Jamison is a professor at the University of California, San Francisco and an affiliate of UCSF Global Health Sciences. Jamison concurrently serves as an Adjunct Professor in the Peking University Guanghua School of Management. Jamison previously spent many years at the World Bank where he was a senior economist in the research department, division chief for education policy, and division chief for population, health and nutrition. In 1992-93 he temporarily rejoined the World Bank to serve as Director of the World Development Report Office and as lead author for the Bank’s 1993 World Development Report, Investing in Health. His publications are in the areas of economic theory, public health and education. Most recently Jamison has served as the Senior Editor for the Disease Control Priorities Project, where he was involved with preparation of Disease Control Priorities in Developing Countries, 2nd edition, and The Global Burden of Disease and Risk Factors, both published by Oxford University Press in early 2006. Jamison studied at Stanford (A.B., Philosophy; M.S., Engineering Sciences) and at Harvard (Ph.D., Economics, under K.J. Arrow). In 1994 he was elected to membership in the Institute of Medicine of the U.S. National Academy of Sciences.
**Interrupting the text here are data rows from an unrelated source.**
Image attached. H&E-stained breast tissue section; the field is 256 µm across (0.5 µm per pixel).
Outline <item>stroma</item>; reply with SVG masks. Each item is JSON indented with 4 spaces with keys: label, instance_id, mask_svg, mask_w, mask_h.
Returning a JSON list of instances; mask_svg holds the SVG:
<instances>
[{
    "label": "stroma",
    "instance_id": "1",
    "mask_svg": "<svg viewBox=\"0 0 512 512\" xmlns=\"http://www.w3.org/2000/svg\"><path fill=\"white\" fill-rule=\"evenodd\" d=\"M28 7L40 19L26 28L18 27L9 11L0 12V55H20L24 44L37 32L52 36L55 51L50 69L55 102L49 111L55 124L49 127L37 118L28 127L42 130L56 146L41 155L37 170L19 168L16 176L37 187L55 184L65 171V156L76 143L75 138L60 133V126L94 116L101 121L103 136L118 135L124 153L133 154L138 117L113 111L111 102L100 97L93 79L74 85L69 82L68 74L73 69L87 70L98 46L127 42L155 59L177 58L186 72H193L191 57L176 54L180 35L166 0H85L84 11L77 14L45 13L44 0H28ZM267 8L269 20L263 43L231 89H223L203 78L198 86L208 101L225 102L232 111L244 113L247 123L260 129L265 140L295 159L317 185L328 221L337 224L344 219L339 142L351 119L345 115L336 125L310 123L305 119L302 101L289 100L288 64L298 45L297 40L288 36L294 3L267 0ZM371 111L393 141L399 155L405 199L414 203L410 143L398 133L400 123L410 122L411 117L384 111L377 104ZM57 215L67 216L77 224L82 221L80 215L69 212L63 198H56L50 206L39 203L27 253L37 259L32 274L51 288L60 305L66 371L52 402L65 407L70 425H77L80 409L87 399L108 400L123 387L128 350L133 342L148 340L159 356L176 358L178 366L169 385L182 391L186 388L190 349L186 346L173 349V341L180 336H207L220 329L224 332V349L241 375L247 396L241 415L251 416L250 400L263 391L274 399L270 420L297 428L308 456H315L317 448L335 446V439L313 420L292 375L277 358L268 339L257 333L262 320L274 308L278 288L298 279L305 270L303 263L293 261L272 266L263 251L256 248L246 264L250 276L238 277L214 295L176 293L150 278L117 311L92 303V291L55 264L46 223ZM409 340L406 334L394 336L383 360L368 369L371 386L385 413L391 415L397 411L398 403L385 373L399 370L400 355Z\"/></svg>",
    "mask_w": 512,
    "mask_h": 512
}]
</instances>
Disease Control Priorities in Developing Countries: Progress and Challenges
Since 1960 life expectancy high-income countries has increased at a rate of 2.3 years per decades. Low- and middle-income countries have been closing the gap with high-income countries by increasing their life expectancy at a rate of 6.5 years per decade. These health improvements have yielded measurable and significant macroeconomic and demographic consequences. Four challenges, however, potentially threaten the remarkable accomplishments in health of recent decades: AIDS; H5N1; rapid growth in costly non-communicable diseases; and substantial populations that have failed to share in more general health gains. The Disease Control Priorities Project is a collaborative effort to distill and disseminate evidence to assist countries in meeting these challenges. DCPP results area now available and will be presented in this session.